Monday, 22 July 2013

At The Intersection of The Rehtaeh Parsons Case and Freedom of Expression


The Rehtaeh Parsons story took another turn last week with the release of a report by new Canadian Federal Justice Minister, Peter MacKay. The report calls for a new law and vague investigative powers to cover a 'gap' in the criminal code regarding the 'sharing of intimate images'. [CBC Article]

While this may sound good on the surface, what lurks beneath is a connection to the conflicting feelings of The Conservative Party in regards to privacy and freedom of expression. In case it needs repeating there are existing laws to cover this case: Child Pornography and sexual assault. Those laws may be inadequate and outdated, but they exist. So why create a new and tangentially related one?
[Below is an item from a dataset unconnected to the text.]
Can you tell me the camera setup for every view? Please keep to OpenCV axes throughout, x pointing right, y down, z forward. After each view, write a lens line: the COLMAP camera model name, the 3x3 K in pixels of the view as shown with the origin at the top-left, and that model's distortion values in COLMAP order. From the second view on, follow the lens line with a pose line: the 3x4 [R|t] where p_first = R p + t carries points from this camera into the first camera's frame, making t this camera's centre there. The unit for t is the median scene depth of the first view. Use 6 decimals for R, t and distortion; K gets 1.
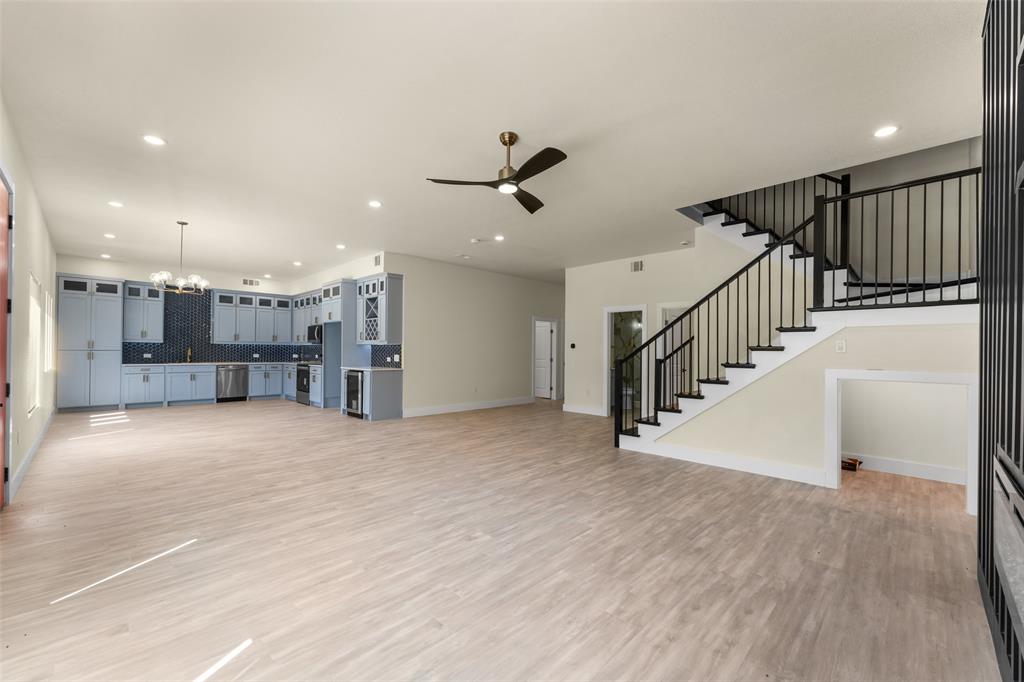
lens RADIAL K [[412.3, 0, 507.1], [0, 412.3, 350.6], [0, 0, 1]] dist [-0.002034, -0.001144]
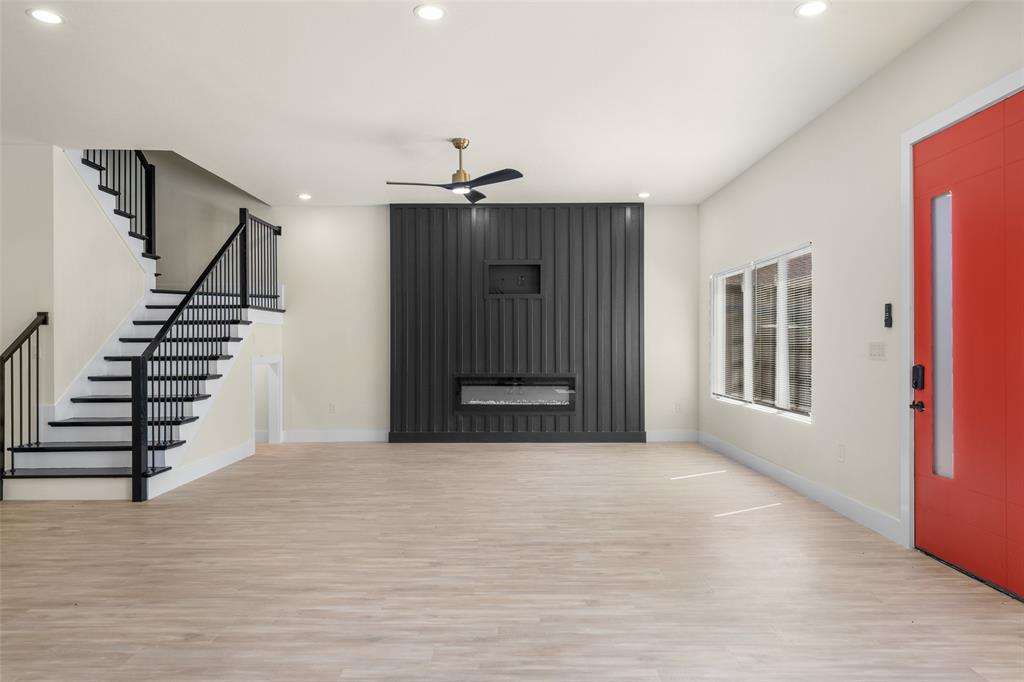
lens RADIAL K [[681.9, 0, 511.4], [0, 681.9, 343.0], [0, 0, 1]] dist [-0.002208, 0.000046]
pose [[-0.704870, -0.006882, 0.709303, -0.837926], [-0.004824, 0.999976, 0.004909, -0.005638], [-0.709320, 0.000039, -0.704887, 1.346757]]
The laws in Canada covering the recording of conversations and images are remarkably open when compared with American law. In the United States, I can't record a phone call without notifying the other party. In Canada it's a bit more complex, but a simple test determines if you can clandestinely record a conversation in video or audio.

Section 184(2)(a) of the Criminal Code of Canada covers the exceptions, and the first one is that if you are one of the intended recipients of a private communication, you may record it.

You can record any interaction you have -public or private- and publish it, without notifying the person you are recording. Permission is not required. The kicker is that you have to be an active participant in the event. So I can walk into a mechanics shop and record the conversation I have with the mechanic. However, if I leave the camera behind without permission to record them while they work -that constitutes spying- which we also have laws to cover. A more detailed explanation can be found here.

As an activist, this law has shielded me on numerous occasions. It affords Canadians an important tool when it comes to personal activism, journalism, and posting content to the web.

Following an article in the Chronicle Herald, Anonymous helped propel this story to international status. The nebulous collective of activists now notorious as 'Hacktivists' are the experts at getting attention. But in this case one of the few universal beliefs of Anonymous -Freedom of Expression- is about to collide head on with the pet cause of a large subset within itself: Rape Culture.

Anon in Uncomfortable Position

I reached out to a very active Anonymous activist intimately familiar with the Parsons case, and asked him a direct question: “Do you have any concerns that the proposed 'Intimate Images' law could impact freedom of expression in Canada?”

ANSWER: “I'm concerned it would be really broad. We have to think about the big picture though. I don't want to wade in on how various elements of Anon could clash over this, but censorship does have its place. We don't want to limit freedom of expression, but sexual pictures of thirteen year-olds should have no place on the internet.” - Anonymous

The Rob Ford Connection

But this law wouldn't only be for child pornography, it would cover consenting adults as well. This development leads to a dangerous question many of us have feared to ask ourselves: what if Rob Ford had been smoking a crack pipe while nude? 

Clear cut situations like a 15 year old Rehtaeh Parsons vomiting out of a window while being sexually assaulted should be relatively easy to cover. The problem is, it's also easy for a reactionary law to be used for unintended purposes. Unless it is incredibly well written and specific, such a law could have in theory protected the dear leader of Toronto in his video scandal. 

It also provides an easy sound-byte sized attack against anyone who opposes it. This proposed law is a conservative political strategist's dream. All they need do is tinker with a few words, and Prime Minister Harper will have a political weapon to fight his opponents with... if anyone dares to criticize it.

**TW; means trigger warning, to advise sexual assault survivors of potentially upsetting content.